The randomized, open-label PRESERVE3 study enrolled patients who were at least 18 years of age with histologically documented, locally advanced (T4b, any N; or any T, N 2-3) or metastatic urothelial carcinoma (M1, stage IV).2 Patients were required to have measurable disease per RECIST v1.1 criteria; no prior systemic therapy in the inoperable, locally advanced, or metastatic setting including chemotherapy, immune checkpoint inhibitor therapy, targeted therapy, or investigational agents; an ECOG performance status of 0 to 2; and adequate organ function.
Key exclusion criteria included malignancies other than urothelial carcinoma within 3 years prior to randomization, the presence of central nervous system metastases/leptomeningeal disease requiring immediate treatment with radiation therapy or steroids, prior hematopoietic stem cell or bone marrow transplantation, solid organ transplantation, or an active autoimmune disease.
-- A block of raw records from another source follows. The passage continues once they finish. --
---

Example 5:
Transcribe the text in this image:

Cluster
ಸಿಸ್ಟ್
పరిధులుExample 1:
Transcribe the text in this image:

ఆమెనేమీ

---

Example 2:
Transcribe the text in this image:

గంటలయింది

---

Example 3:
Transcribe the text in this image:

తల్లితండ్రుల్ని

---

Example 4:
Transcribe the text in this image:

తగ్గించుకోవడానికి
Investigators randomly assigned patients in a 1:1 fashion to the experimental or control groups. Those in the experimental arm received trilaciclib at 240 mg/m2 plus gemcitabine at 1000 mg/m2 on days 1 and 8 and cisplatin at 70 mg/m2 or carboplatin at an area under the curve of 4.5 on day 1 of each 21-day cycle, followed by maintenance with trilaciclib at 240 mg/m2 plus avelumab at 800 mg on day 1 of each 14-day cycle. Trilaciclib was administered prior to chemotherapy and avelumab maintenance on each day the respective treatments were given. Patients in the control arm received the same regimen of chemotherapy and avelumab maintenance without trilaciclib.
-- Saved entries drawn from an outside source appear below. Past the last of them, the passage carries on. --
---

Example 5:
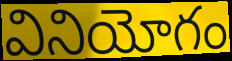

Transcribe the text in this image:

వినియోగంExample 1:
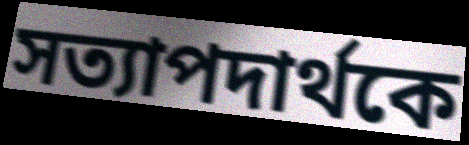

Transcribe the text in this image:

সত্যাপদার্থকে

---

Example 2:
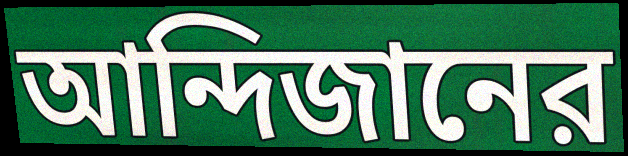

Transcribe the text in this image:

Along with the primary end point of PFS, secondary end points included antitumor effects and myeloprotective effects.
Regarding safety, the data monitoring committee recommended that the study continue as planned. The safety and tolerability trilaciclib administered prior to chemotherapy was generally consistent with that expected in patients treated with gemcitabine plus cisplatin/carboplatin and avelumab maintenance for previously untreated advanced or metastatic urothelial carcinoma.